The City Council is taking heat from the mayor over legislation proposing more oversight in law enforcement.
Mayor Michael Bloomberg joined Police Commissioner Ray Kelly on Monday to condemn two proposed bills that are part of the Community Safety Act.
The council will vote on the act's two parts later this week, after deciding to move it out of the committee stage.
One bill would create an independent inspector general to oversee the New York City Police Department's policies and practices.
The other would open the door for lawsuits against police for "disparate impact," if a New Yorker feels they were targeted based on their age, gender, race or sexual orientation.
If passed, the mayor and commissioner say the NYPD would be left crippled, and flooded with frivolous lawsuits.
They say it will prevent officers from flooding high crime areas and prevent them from going after gang members who they say could be both young and male.

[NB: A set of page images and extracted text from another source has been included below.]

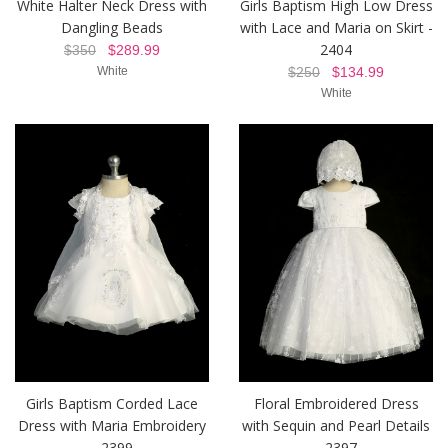
White Halter Neck Dress with
Girls Baptism High Low Dress
Dangling Beads
with Lace and Maria on Skirt -
2404
$350
$289.99
White
$250
$134.99
White
Girls Baptism Corded Lace
Floral Embroidered Dress
Dress with Maria Embroidery
with Sequin and Pearl Details
- 2399
- 2397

"What are you going to say at the next eulogy you have to give after these bills are passed when the family is 100 percent convinced that had you not passed this bill that their child would still be alive? I'd like to see if some of the City Council people vote for the bill and maybe none of them will after listening to us, I hope that's the case," Bloomberg said.
"So if you are young, you have standing to sue. If you are male, you have standing to sue," Kelly said.

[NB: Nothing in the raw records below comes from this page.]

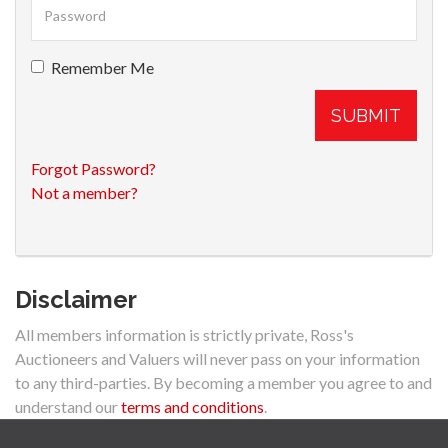
Remember Me
SUBMIT
Forgot Password?
Not a member?
Disclaimer
All members information is strictly private, Ross's
Auctioneers and Valuers will never pass on your information
to any third-parties. By becoming a member you agree to and
understand our
terms and conditions
.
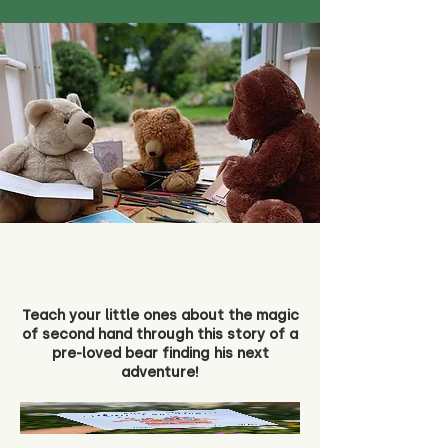
Teach your little ones about the magic
of second hand through this story of a
pre-loved bear finding his next
adventure!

Despite criticism from Bloomberg and Kelly, supporters of both bills rallied on the steps of City Hall on Monday.
"If Mayor Bloomberg and Kelly and the unions are against this bill, what they are saying is we have to continue to profile to do our jobs," said City Council Speaker Jumaane Williams, one of the demonstrators. "Please stop the fear mongering and please stop the lying."
City Council Speaker Christine Quinn, a mayoral candidate, has voiced her support for the inspector general bill, but does not support the racial profiling bill.
But the first time during her tenure, she is allowing a bill she personally does not support to come to a vote.
"This is political pandering at the most. I question whether if this wasn't a mayor's election year whether this piece of legislation would come out," said Ed Mullins of the Sergeants Benevolent Association.
While the inspector general bill has a veto-proof majority, it is unclear whether the racial profiling measure will be able to survive the mayor's veto.